Endurance, Part II
By Tim Egart, CFP®, AIF®
Last year, we shared a blog describing the harrowing experience of Ernest Shackleton and his crew as they embarked on a journey to cross the Antarctic continent. See that blog post here. While our current bear market pales in comparison to their life and death experience, we sought to connect the adventure in two ways:
- Certain investing seasons can often make us feel like we’re “drifting at sea” hoping for a lifeline.
- We must endure our present circumstances if we are to fully enjoy the ultimate recovery.
To that end, below is a recap of some of that data with a bit more thought surrounding our current market. As a reminder, this timeline1 encompasses a 50-year history of other bear markets (i.e. a decline of 20% or more):
As of March 14, 2023, the S&P 500 is hovering around an ~18% decline since the market high on January 4, 2022. The S&P 500 bottomed out in October 2022 with a ~24% decline. Whether we re-test those lows in this cycle or not is anyone’s guess, but that’s not quite the point. As we noted before, the challenge for many investors isn’t as much the magnitude of the decline (though it can be), but the length of the bear market. To some investors, the consistent volatility combined with an inability to make any material positive headway makes this market feel like “death by a thousand cuts.” Thus, our behaviors and emotions become even more important in markets like this. One of our favorite ways to describe how our emotions impact our ability to generate long-term wealth can be described in the illustration below2:
When markets make us feel invincible, we’re actually at the point of maximum financial risk. When markets cause emotional despair, it can be a point of greatest financial opportunity. As an example, we’ll examine the events of March 2009 and the Global Financial Crisis. While there was fear, angst, and despondency in the markets during that time, a well-diversified investor that consistently rebalanced came through that experience and went on to higher highs. We can debate which emotions the current market is provoking, but it’s certainly hard to argue anyone is excited, thrilled, or euphoric. Thus, it’s critical to separate our emotions/behaviors from the application of a well-thought-out financial plan focused beyond our current market experience.

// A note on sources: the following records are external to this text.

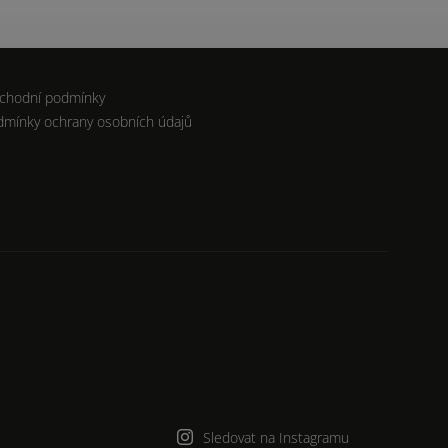
chodní podmínky
dmínky ochrany osobních údajů
Sledovat na Instagramu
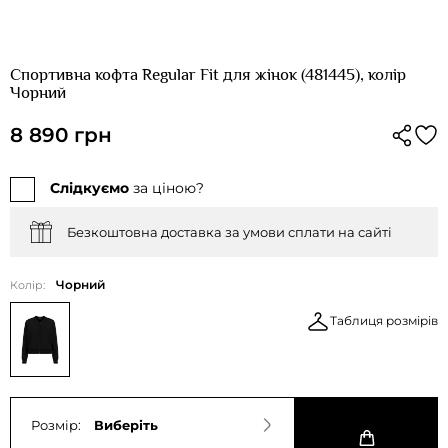
Спортивна кофта Regular Fit для жінок (481445), колір
Чорний
8 890 грн
Слідкуємо
за ціною?
Безкоштовна доставка за умови сплати на сайті
Чорний
Колір:
Таблиця розмірів
Розмір:
Виберіть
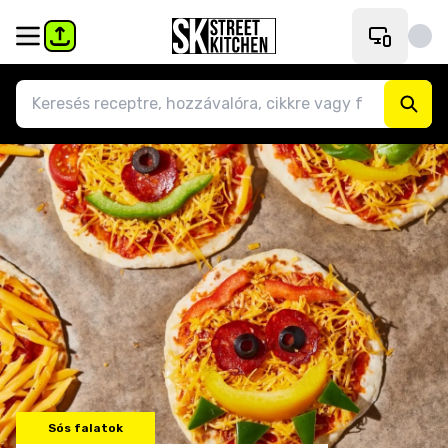
Sós falatok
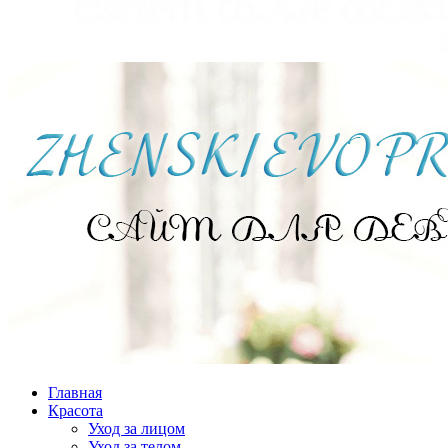
Главная
Красота
Уход за лицом
Уход за телом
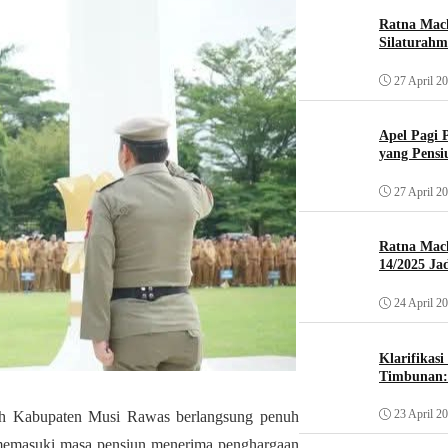
Ratna Mach
Silaturahm
27 April 2
Apel Pagi 
yang Pensi
27 April 2
Ratna Mac
14/2025 Ja
24 April 2
Klarifikas
Timbunan: 
23 April 2
h Kabupaten Musi Rawas berlangsung penuh
emasuki masa pensiun menerima penghargaan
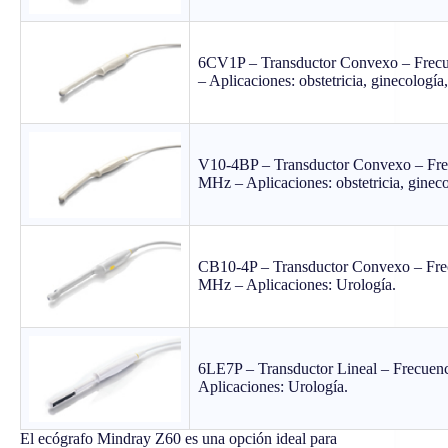
6CV1P – Transductor Convexo – Frec
– Aplicaciones: obstetricia, ginecología,
V10-4BP – Transductor Convexo – Fre
MHz – Aplicaciones: obstetricia, gineco
CB10-4P – Transductor Convexo – Fre
MHz – Aplicaciones: Urología.
6LE7P – Transductor Lineal – Frecuen
Aplicaciones: Urología.
El ecógrafo Mindray Z60 es una opción ideal para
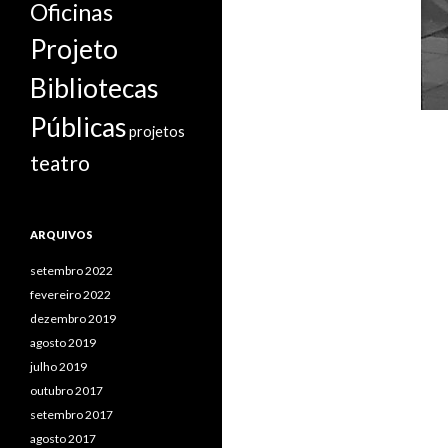
Oficinas
Projeto
Bibliotecas
Públicas
projetos
teatro
ARQUIVOS
setembro 2022
fevereiro 2022
dezembro 2019
agosto 2019
julho 2019
outubro 2017
setembro 2017
agosto 2017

As we noted in the original post, every single prior decline had one thing in common – they all ended. When a recovery begins (and it will), it often happens swiftly. Typically, the best days in a new bull market will occur right at the beginning – when investors collectively have panicked, capitulated, and become despondent. Whether that happens tomorrow or in the months to come, we can’t predict with perfect clairvoyance. We simply know that a recovery will occur.
Our team continues to monitor portfolios, markets, and world events. If you have any questions or concerns, we are always happy to connect. We’ll end this post like our original Endurance note. As with past bear markets, you will endure this one. And at least we’re not floating on an iceberg.